Regardless of what anyone thinks of the NBN, it is inarguable that the Government's current plan is to finance it by means of an investment, not debt; and the Queensland councils who want to build a fibre network from nowhere to nowhere in the middle of nowhere want to do it with debt, not as an investment.
Lets also pause briefly to consider the magnitude of numbers we're talking about.
Lets say the NBN costs $50b, roughly twice what the Govt is currently saying their capital contribution will be.
Sounds like a big scary number, because we don't often think in terms of billions.
To what can we compare it, to gain a sense of understanding about its magnitude?
Pretty much any major defence procurement, I reckon. For instance, the Howard Government thought we should spend $36b on 12 submarines to replace our 6 Collins Class boats (so there's an NBN worth of expenditure right there), and also that we should spend another $23b or so on 100 F-35 JSFs (which are heavy, late and slow, and supported by no strategy to explain why we'd need 100 of them, and despite the fact that it's 2012 and we originally ordered 2008 delivery, we still haven't received one to try out to see if they'll meet our specifications)
So there's more than $50b right there, on a couple of white-elephants.
Could also compare it to something that's actually useful like hospital expenditure, by pointing out that the entire 15 year construction cycle, including a moderately large fudge-factor for cost blowouts, will come out at less than half of the $121 billion the government spent on health in 2009-10 alone.
And unlike the military procurement budget and the health budget, the govt plans to get its capital back when it privatises the NBN later (whether it actually will might be some cause for debate, but not a debate that'll make any meaningful difference to whether the cost of building it is a big number)
On the scale of spending the Commonwealth Government often undertakes, it's chicken feed.

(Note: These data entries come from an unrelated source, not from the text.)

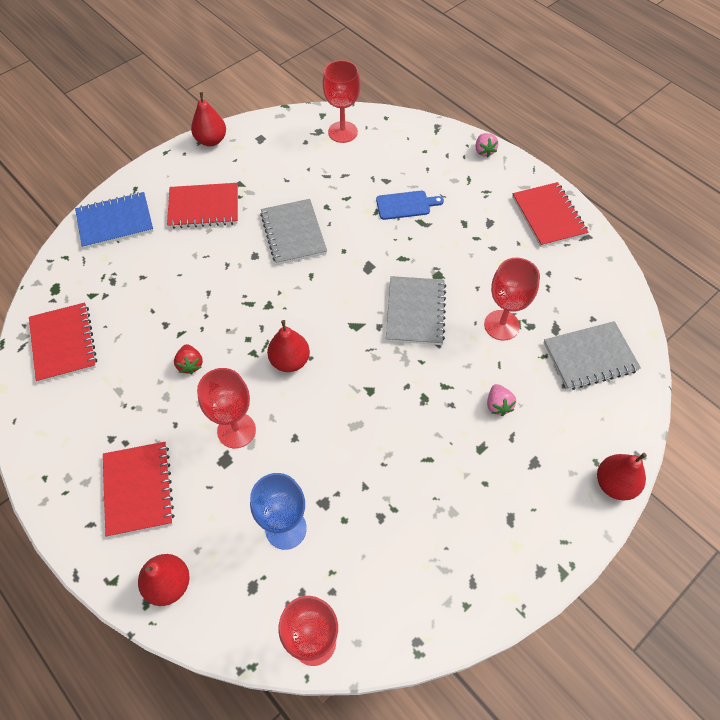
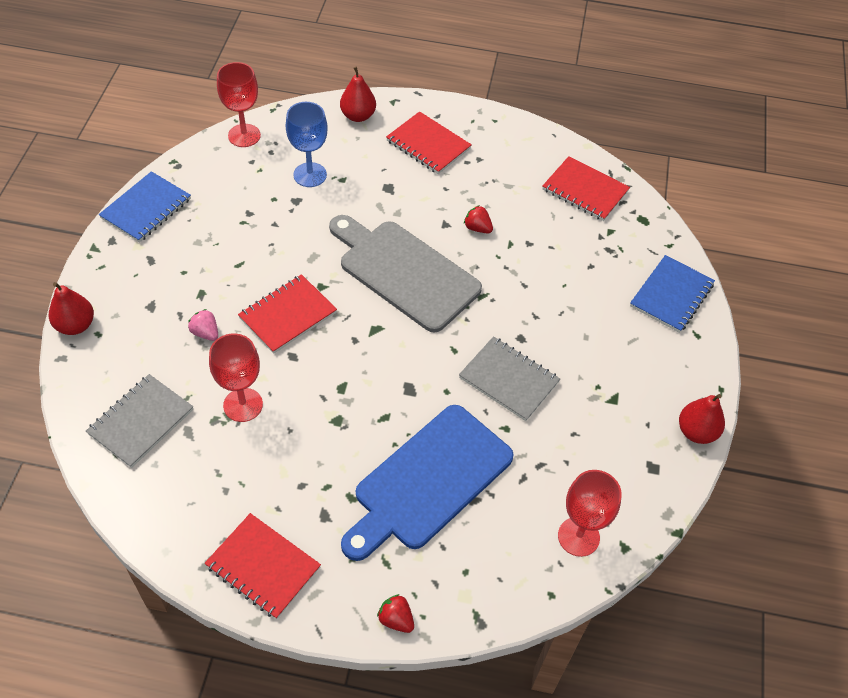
camera: 140 degrees right, 5 degrees down
(204, 207) = (615, 355): red notebook -> red notebook (287, 315)
(236, 430) = (398, 207): red goblet -> none
(290, 361) = (404, 272): red pear -> grey cutting board
(406, 205) = (428, 481): blue cutting board -> blue cutting board, size x2.30
(415, 312) = (332, 371): grey notebook -> none
(484, 151) = (396, 619): pink strawberry -> red strawberry
(484, 594) = (146, 209): none -> blue notebook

If criticising the NBN on cost grounds is the best you've got, you've lost the argument. If you want to oppose it, you can probably find more effective ways than that. For example, you could perhaps start by asking yourself, "How come, despite two parliamentary terms of boosterism, there are no ALP members (including Conroy himself) who can credibly explain what our society will be able to do with the NBN that we can't already do without it?" or, "In this debate that the Government has characterised almost exclusively as being about speed and the importance of 100Mbps-to-1Gbps into everyone's house, why are they proposing that
12 Mbps is not merely sufficient for country users, but is actually the best they'll ever get?"